WHAT THIS TASK INVOLVES:
Every record is to be restated exactly, with nothing left out.

[Stored data entries]

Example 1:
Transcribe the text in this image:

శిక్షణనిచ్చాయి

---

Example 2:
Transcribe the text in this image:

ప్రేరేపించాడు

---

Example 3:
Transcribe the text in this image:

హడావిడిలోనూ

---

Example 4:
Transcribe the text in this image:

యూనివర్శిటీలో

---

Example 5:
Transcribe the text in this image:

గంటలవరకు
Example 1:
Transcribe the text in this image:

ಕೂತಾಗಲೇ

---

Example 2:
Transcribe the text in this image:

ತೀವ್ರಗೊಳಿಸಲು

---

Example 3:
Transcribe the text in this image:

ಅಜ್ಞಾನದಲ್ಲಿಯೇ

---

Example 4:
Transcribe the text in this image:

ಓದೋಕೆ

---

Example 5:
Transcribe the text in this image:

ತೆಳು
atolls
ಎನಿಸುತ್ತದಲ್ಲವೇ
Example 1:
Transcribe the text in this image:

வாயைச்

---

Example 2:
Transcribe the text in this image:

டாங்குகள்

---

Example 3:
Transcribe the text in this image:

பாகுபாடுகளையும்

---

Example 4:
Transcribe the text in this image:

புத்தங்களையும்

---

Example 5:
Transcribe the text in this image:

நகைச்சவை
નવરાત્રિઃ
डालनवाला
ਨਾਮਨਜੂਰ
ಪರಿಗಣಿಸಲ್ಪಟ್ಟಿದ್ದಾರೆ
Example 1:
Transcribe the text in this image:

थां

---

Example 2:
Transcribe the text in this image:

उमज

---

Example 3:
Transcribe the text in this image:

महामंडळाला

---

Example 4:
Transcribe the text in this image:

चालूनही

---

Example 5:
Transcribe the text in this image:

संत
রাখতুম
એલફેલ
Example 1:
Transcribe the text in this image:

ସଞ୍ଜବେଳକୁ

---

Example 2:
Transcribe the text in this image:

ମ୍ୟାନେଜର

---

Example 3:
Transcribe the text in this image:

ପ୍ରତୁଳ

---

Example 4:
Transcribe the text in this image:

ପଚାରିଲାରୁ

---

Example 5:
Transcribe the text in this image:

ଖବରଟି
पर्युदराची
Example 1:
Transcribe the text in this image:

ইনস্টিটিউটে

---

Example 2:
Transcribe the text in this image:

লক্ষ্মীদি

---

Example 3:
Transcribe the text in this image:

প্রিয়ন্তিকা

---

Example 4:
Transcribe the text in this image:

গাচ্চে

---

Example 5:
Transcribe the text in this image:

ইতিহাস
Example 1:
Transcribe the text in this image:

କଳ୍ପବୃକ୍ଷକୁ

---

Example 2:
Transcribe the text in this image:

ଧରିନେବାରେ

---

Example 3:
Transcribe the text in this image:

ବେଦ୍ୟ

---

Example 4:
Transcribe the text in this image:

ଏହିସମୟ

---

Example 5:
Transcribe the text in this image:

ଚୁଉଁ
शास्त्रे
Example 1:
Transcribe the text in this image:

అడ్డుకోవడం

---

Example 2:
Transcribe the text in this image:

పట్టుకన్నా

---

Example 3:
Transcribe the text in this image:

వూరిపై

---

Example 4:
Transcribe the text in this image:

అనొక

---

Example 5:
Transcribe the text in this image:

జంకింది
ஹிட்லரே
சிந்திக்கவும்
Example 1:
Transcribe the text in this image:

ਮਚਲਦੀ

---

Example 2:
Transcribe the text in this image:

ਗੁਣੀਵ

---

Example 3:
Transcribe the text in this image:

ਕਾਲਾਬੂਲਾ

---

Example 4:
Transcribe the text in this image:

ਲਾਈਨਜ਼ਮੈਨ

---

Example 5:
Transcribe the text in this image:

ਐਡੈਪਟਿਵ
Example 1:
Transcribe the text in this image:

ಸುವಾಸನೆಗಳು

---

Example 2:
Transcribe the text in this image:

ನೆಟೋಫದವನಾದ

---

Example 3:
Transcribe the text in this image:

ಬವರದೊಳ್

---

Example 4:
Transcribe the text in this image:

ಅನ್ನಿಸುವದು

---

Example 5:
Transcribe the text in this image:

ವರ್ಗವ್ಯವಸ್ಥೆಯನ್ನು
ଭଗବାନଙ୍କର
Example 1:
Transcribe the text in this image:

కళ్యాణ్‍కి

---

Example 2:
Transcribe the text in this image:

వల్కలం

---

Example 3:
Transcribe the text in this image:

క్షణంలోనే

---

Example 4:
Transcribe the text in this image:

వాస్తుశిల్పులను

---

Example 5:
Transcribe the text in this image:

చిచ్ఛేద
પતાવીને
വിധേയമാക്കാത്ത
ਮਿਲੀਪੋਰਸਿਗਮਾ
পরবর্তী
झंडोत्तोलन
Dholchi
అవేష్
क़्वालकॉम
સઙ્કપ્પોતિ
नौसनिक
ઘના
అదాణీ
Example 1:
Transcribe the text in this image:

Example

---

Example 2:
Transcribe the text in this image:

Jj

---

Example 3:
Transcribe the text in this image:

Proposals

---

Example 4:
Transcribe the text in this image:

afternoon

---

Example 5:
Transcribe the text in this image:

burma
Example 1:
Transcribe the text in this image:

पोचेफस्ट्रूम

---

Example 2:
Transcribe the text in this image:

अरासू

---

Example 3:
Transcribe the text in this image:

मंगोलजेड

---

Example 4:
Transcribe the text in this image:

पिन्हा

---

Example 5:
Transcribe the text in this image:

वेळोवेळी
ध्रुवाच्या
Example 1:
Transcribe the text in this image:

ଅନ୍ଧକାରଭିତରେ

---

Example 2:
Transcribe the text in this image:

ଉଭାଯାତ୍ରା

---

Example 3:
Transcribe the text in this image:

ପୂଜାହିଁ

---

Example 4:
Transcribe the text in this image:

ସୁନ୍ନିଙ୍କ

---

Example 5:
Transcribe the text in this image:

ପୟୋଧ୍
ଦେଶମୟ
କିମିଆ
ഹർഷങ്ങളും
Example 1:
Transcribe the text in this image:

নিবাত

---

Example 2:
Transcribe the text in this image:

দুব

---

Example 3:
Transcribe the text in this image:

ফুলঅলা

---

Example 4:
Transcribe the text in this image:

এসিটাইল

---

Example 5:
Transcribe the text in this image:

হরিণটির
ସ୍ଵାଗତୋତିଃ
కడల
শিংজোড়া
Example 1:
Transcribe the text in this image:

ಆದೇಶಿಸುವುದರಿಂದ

REPLY:
Example 1:
Transcribe the text in this image:

శిక్షణనిచ్చాయి

---

Example 2:
Transcribe the text in this image:

ప్రేరేపించాడు

---

Example 3:
Transcribe the text in this image:

హడావిడిలోనూ

---

Example 4:
Transcribe the text in this image:

యూనివర్శిటీలో

---

Example 5:
Transcribe the text in this image:

గంటలవరకు
Example 1:
Transcribe the text in this image:

ಕೂತಾಗಲೇ

---

Example 2:
Transcribe the text in this image:

ತೀವ್ರಗೊಳಿಸಲು

---

Example 3:
Transcribe the text in this image:

ಅಜ್ಞಾನದಲ್ಲಿಯೇ

---

Example 4:
Transcribe the text in this image:

ಓದೋಕೆ

---

Example 5:
Transcribe the text in this image:

ತೆಳು
atolls
ಎನಿಸುತ್ತದಲ್ಲವೇ
Example 1:
Transcribe the text in this image:

வாயைச்

---

Example 2:
Transcribe the text in this image:

டாங்குகள்

---

Example 3:
Transcribe the text in this image:

பாகுபாடுகளையும்

---

Example 4:
Transcribe the text in this image:

புத்தங்களையும்

---

Example 5:
Transcribe the text in this image:

நகைச்சவை
નવરાત્રિઃ
डालनवाला
ਨਾਮਨਜੂਰ
ಪರಿಗಣಿಸಲ್ಪಟ್ಟಿದ್ದಾರೆ
Example 1:
Transcribe the text in this image:

थां

---

Example 2:
Transcribe the text in this image:

उमज

---

Example 3:
Transcribe the text in this image:

महामंडळाला

---

Example 4:
Transcribe the text in this image:

चालूनही

---

Example 5:
Transcribe the text in this image:

संत
রাখতুম
એલફેલ
Example 1:
Transcribe the text in this image:

ସଞ୍ଜବେଳକୁ

---

Example 2:
Transcribe the text in this image:

ମ୍ୟାନେଜର

---

Example 3:
Transcribe the text in this image:

ପ୍ରତୁଳ

---

Example 4:
Transcribe the text in this image:

ପଚାରିଲାରୁ

---

Example 5:
Transcribe the text in this image:

ଖବରଟି
पर्युदराची
Example 1:
Transcribe the text in this image:

ইনস্টিটিউটে

---

Example 2:
Transcribe the text in this image:

লক্ষ্মীদি

---

Example 3:
Transcribe the text in this image:

প্রিয়ন্তিকা

---

Example 4:
Transcribe the text in this image:

গাচ্চে

---

Example 5:
Transcribe the text in this image:

ইতিহাস
Example 1:
Transcribe the text in this image:

କଳ୍ପବୃକ୍ଷକୁ

---

Example 2:
Transcribe the text in this image:

ଧରିନେବାରେ

---

Example 3:
Transcribe the text in this image:

ବେଦ୍ୟ

---

Example 4:
Transcribe the text in this image:

ଏହିସମୟ

---

Example 5:
Transcribe the text in this image:

ଚୁଉଁ
शास्त्रे
Example 1:
Transcribe the text in this image:

అడ్డుకోవడం

---

Example 2:
Transcribe the text in this image:

పట్టుకన్నా

---

Example 3:
Transcribe the text in this image:

వూరిపై

---

Example 4:
Transcribe the text in this image:

అనొక

---

Example 5:
Transcribe the text in this image:

జంకింది
ஹிட்லரே
சிந்திக்கவும்
Example 1:
Transcribe the text in this image:

ਮਚਲਦੀ

---

Example 2:
Transcribe the text in this image:

ਗੁਣੀਵ

---

Example 3:
Transcribe the text in this image:

ਕਾਲਾਬੂਲਾ

---

Example 4:
Transcribe the text in this image:

ਲਾਈਨਜ਼ਮੈਨ

---

Example 5:
Transcribe the text in this image:

ਐਡੈਪਟਿਵ
Example 1:
Transcribe the text in this image:

ಸುವಾಸನೆಗಳು

---

Example 2:
Transcribe the text in this image:

ನೆಟೋಫದವನಾದ

---

Example 3:
Transcribe the text in this image:

ಬವರದೊಳ್

---

Example 4:
Transcribe the text in this image:

ಅನ್ನಿಸುವದು

---

Example 5:
Transcribe the text in this image:

ವರ್ಗವ್ಯವಸ್ಥೆಯನ್ನು
ଭଗବାନଙ୍କର
Example 1:
Transcribe the text in this image:

కళ్యాణ్‍కి

---

Example 2:
Transcribe the text in this image:

వల్కలం

---

Example 3:
Transcribe the text in this image:

క్షణంలోనే

---

Example 4:
Transcribe the text in this image:

వాస్తుశిల్పులను

---

Example 5:
Transcribe the text in this image:

చిచ్ఛేద
પતાવીને
വിധേയമാക്കാത്ത
ਮਿਲੀਪੋਰਸਿਗਮਾ
পরবর্তী
झंडोत्तोलन
Dholchi
అవేష్
क़्वालकॉम
સઙ્કપ્પોતિ
नौसनिक
ઘના
అదాణీ
Example 1:
Transcribe the text in this image:

Example

---

Example 2:
Transcribe the text in this image:

Jj

---

Example 3:
Transcribe the text in this image:

Proposals

---

Example 4:
Transcribe the text in this image:

afternoon

---

Example 5:
Transcribe the text in this image:

burma
Example 1:
Transcribe the text in this image:

पोचेफस्ट्रूम

---

Example 2:
Transcribe the text in this image:

अरासू

---

Example 3:
Transcribe the text in this image:

मंगोलजेड

---

Example 4:
Transcribe the text in this image:

पिन्हा

---

Example 5:
Transcribe the text in this image:

वेळोवेळी
ध्रुवाच्या
Example 1:
Transcribe the text in this image:

ଅନ୍ଧକାରଭିତରେ

---

Example 2:
Transcribe the text in this image:

ଉଭାଯାତ୍ରା

---

Example 3:
Transcribe the text in this image:

ପୂଜାହିଁ

---

Example 4:
Transcribe the text in this image:

ସୁନ୍ନିଙ୍କ

---

Example 5:
Transcribe the text in this image:

ପୟୋଧ୍
ଦେଶମୟ
କିମିଆ
ഹർഷങ്ങളും
Example 1:
Transcribe the text in this image:

নিবাত

---

Example 2:
Transcribe the text in this image:

দুব

---

Example 3:
Transcribe the text in this image:

ফুলঅলা

---

Example 4:
Transcribe the text in this image:

এসিটাইল

---

Example 5:
Transcribe the text in this image:

হরিণটির
ସ୍ଵାଗତୋତିଃ
కడల
শিংজোড়া
Example 1:
Transcribe the text in this image:

ಆದೇಶಿಸುವುದರಿಂದ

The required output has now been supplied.